(545b) Combined Magnesium OXIDE/Water Gas Shift-Based CO2 Capture Process | AIChE

(545b) Combined Magnesium OXIDE/Water Gas Shift-Based CO2 Capture Process

Authors 

Lucero, A. - Presenter, Southern Research
Meng, J., Southern Research
Zhao, S., Southern Research
Gangwal, S., Southern Research
COMBINED MAGNESIUM OXIDE/WATER GAS SHIFT-BASED CO2 CAPTURE PROCESS

Andrew Lucero, Jiajia Meng, Shen Zhao, Santosh Gangwal

Southern Research, 5201 International Drive, Durham, NC 27712

alucero@southernresearch.org; (919) 282-1054

Southern Research is developing a combined magnesium oxide (MgO) CO2 sorbent/water gas shift (WGS)-catalyst-based CO2 capture process for integrated gasification combined cycle (IGCC) power plants. A heat-exchanger reactor with a highly efficient heat management capability is being developed for simultaneous CO2 capture and WGS to convert CO to CO2 and H2 and capture more than 90 % or more of the carbon from coal gasifier syngas. Simultaneous heat management and reaction allows the maintenance of thermodynamically favorable reaction temperatures for both steps. Also, by simultaneously converting the CO to CO2 over the shift catalyst, the overall reaction thermodynamics is shifted allowing greater carbon capture by the MgO sorbent than if the two steps were carried out separately. The ultimate project goal is to capture > 90 % CO2 and to reduce the cost of electricity by 30% over IGCC plants employing conventional methods of CO2 capture.

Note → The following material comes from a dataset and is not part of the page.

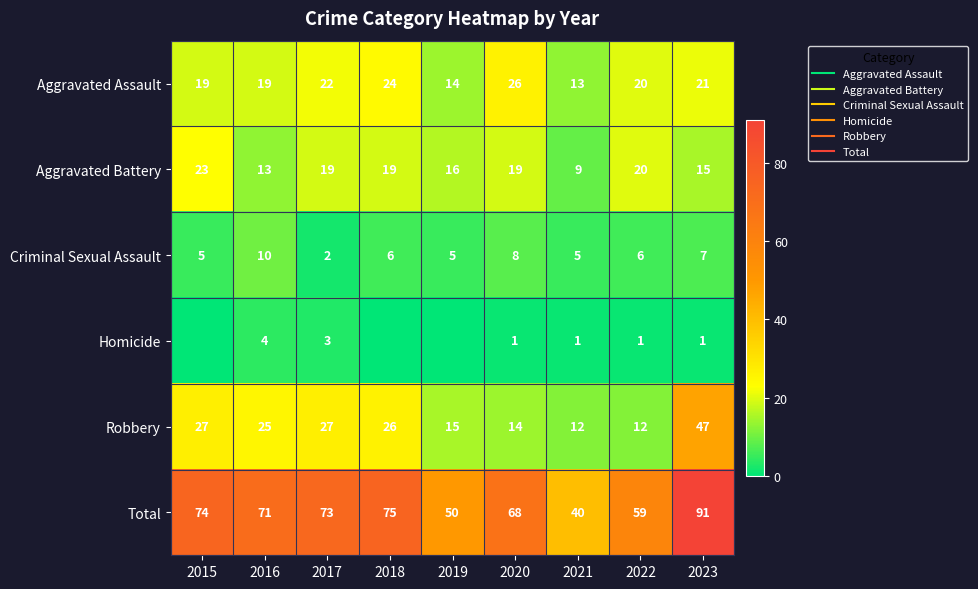

Rank the series at 2016 from highest to lowest value.

Total, Robbery, Aggravated Assault, Aggravated Battery, Criminal Sexual Assault, Homicide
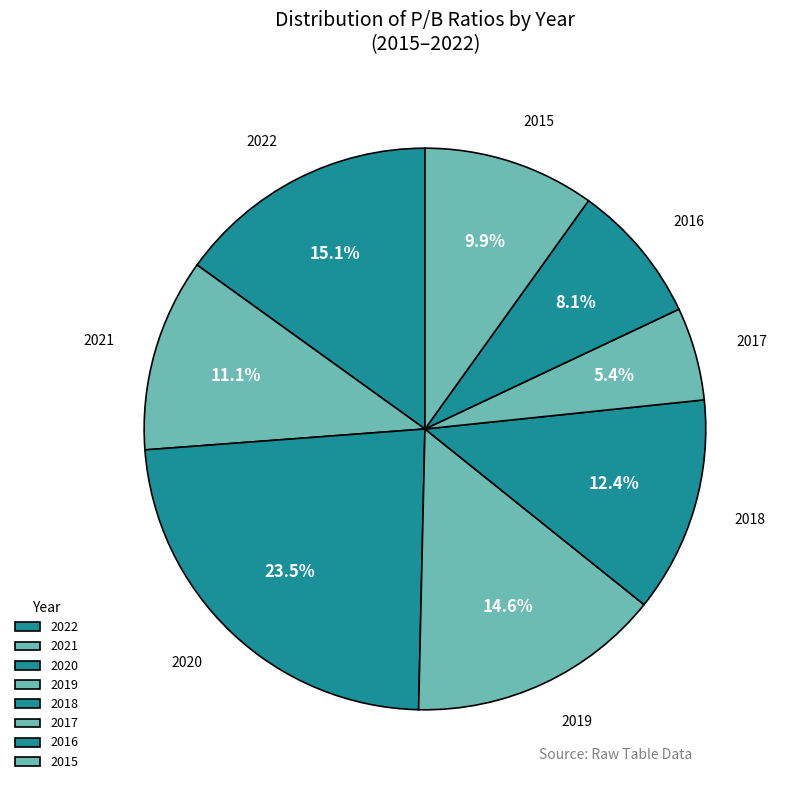

Do 2020 and 2021 together represent more than half of the pie?

No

Extensive thermodynamic analyses from multiple sources of thermodynamic data have been completed for simultaneous CO2 capture and water-gas shift reactions. Based on these analyses, optimum temperature and CO2 partial pressure windows have been established for reactor design. A thorough analysis of the literature has been conducted for preparation of MgO sorbents with excellent multi-cycle durability and high CO2 capture capacity. An appropriate commercial water-gas shift catalyst has been obtained from a reputable catalyst manufacturer. Several MgO-based sorbents with and without promoters have been synthesized and have been tested using a thermo-gravimetric analyzer (TGA) at various temperatures and CO2 partial pressures determined from the thermodynamic analysis. The best performing sorbents have shown CO2 capture capacities greater than 20 wt %.

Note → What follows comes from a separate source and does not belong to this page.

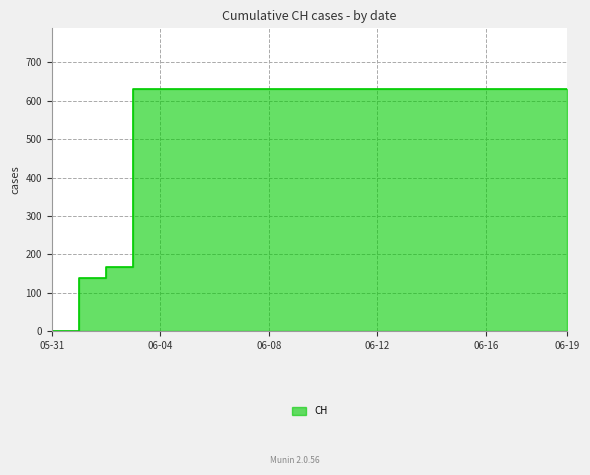

List the labels in order of value, smallest first.

2020-05-31, 2020-06-01, 2020-06-02, 2020-06-03, 2020-06-04, 2020-06-05, 2020-06-06, 2020-06-07, 2020-06-08, 2020-06-09, 2020-06-10, 2020-06-11, 2020-06-12, 2020-06-13, 2020-06-14, 2020-06-15, 2020-06-16, 2020-06-17, 2020-06-18, 2020-06-19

Present sorbent development/synthesis efforts are concentrating on (i) achieving excellent multi-cycle durability for these high capacity sorbents over 100s of cycles and (ii) mechanical forming of the sorbent in appropriate form for use in the heat-exchange reactor along with the WGS catalyst. A laboratory scale CO2 capture/ WGS process skid has been designed and constructed to test sorbents under relevant gasifier conditions in a ½ inch diameter, 18 inch long reactor. Following sorbent development and completion of laboratory scale experiments, the sorbent and process will be scaled up to bench-scale. Simultaneous heat management, CO2 capture and WGS will be demonstrated with high capacity and durability over 1000 cycles. A techno-economic evaluation will be conducted to demonstrate the potential of the process to achieve the required reduction in cost of electricity.